圖6 不同T1、T2代GhbHLH71基因編輯株系纖維表型分析Fig. 6 Fiber phenotype of different GhbHLH71 T1 and T2 gene editing lines
挑選了T1代株系中纖維較短的4#、8#、11# 3個株系種植T2代植株進行后代的遺傳分析, 結果見圖6-B, 3個突變體株系的T2代表型與T1代相似, 與對照相比, 僅纖維細胞的伸長受到明顯影響, 3個株系的纖維長度皆明顯短于對照, 表明突變GhbHLH71基因造成的纖維變短的表型可以穩定遺傳。其中,4#、8#株系的纖維與對照相比, T1和T2兩代材料的纖維縮短比例皆達20%以上。

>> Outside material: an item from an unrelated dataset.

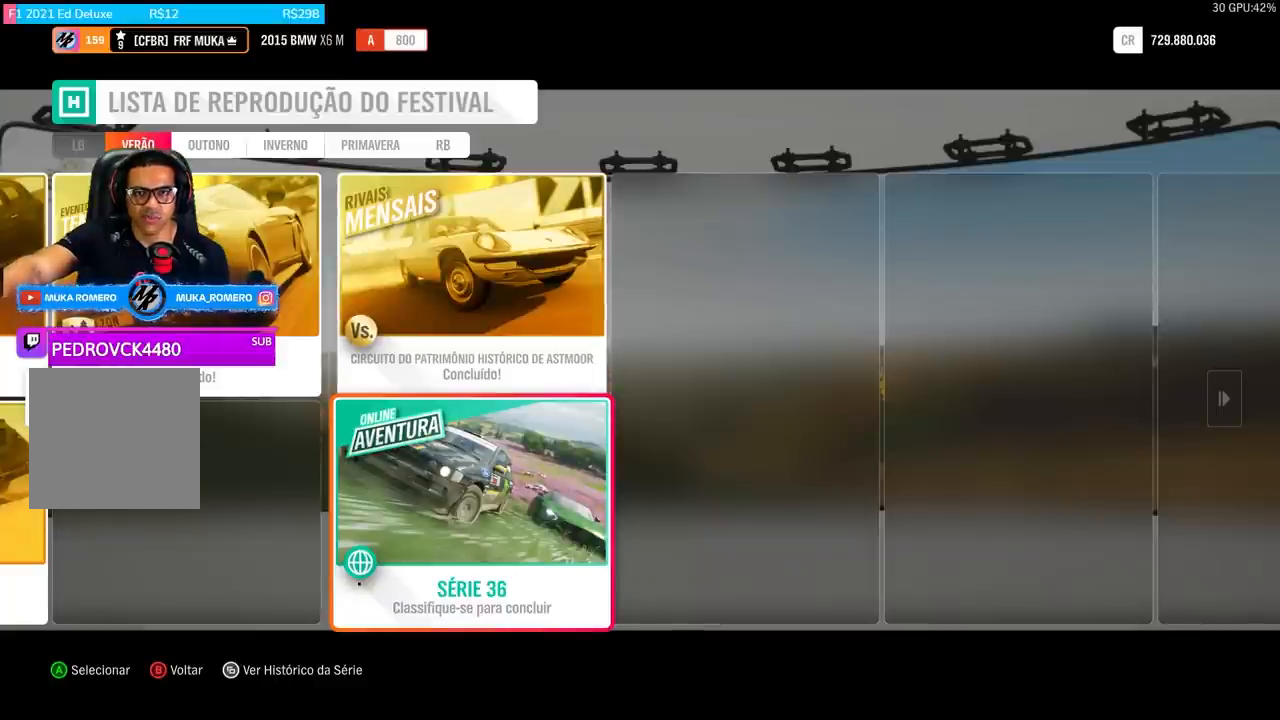
{"buttons": [], "left_stick": "center", "right_stick": "center", "events": []}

挑選纖維較短的4#和8# 2個株系的T2代突變材料, 進行靶位點不同基因組的編輯情況分析, 檢測編輯位點的突變是否純合。每個株系選取5個單株, 用引物CRS25-F和CRS25-R進行PCR擴增, 連入載體后每株挑8個單克隆進行測序。檢測結果表明, 這2個株系T2代皆檢測到A和D基因組皆突變的植株。圖7顯示了每個T2單株各2個具有代表性的檢測結果, 其中8-2、8-4、8-5、4-3在挑選的8個單克隆中檢測到A、D基因組皆發生突變, 說明這4株突變體材料已經純合。其余單株僅檢測到D基因組突變, 其原因一是可能突變僅發生在D基因組,二是因為PCR擴增是以四倍體棉花gDNA為模板,而PCR擴增所用引物為A/D基因組通用, 挑選的單克隆比較隨機, 沒挑選到A基因組片段。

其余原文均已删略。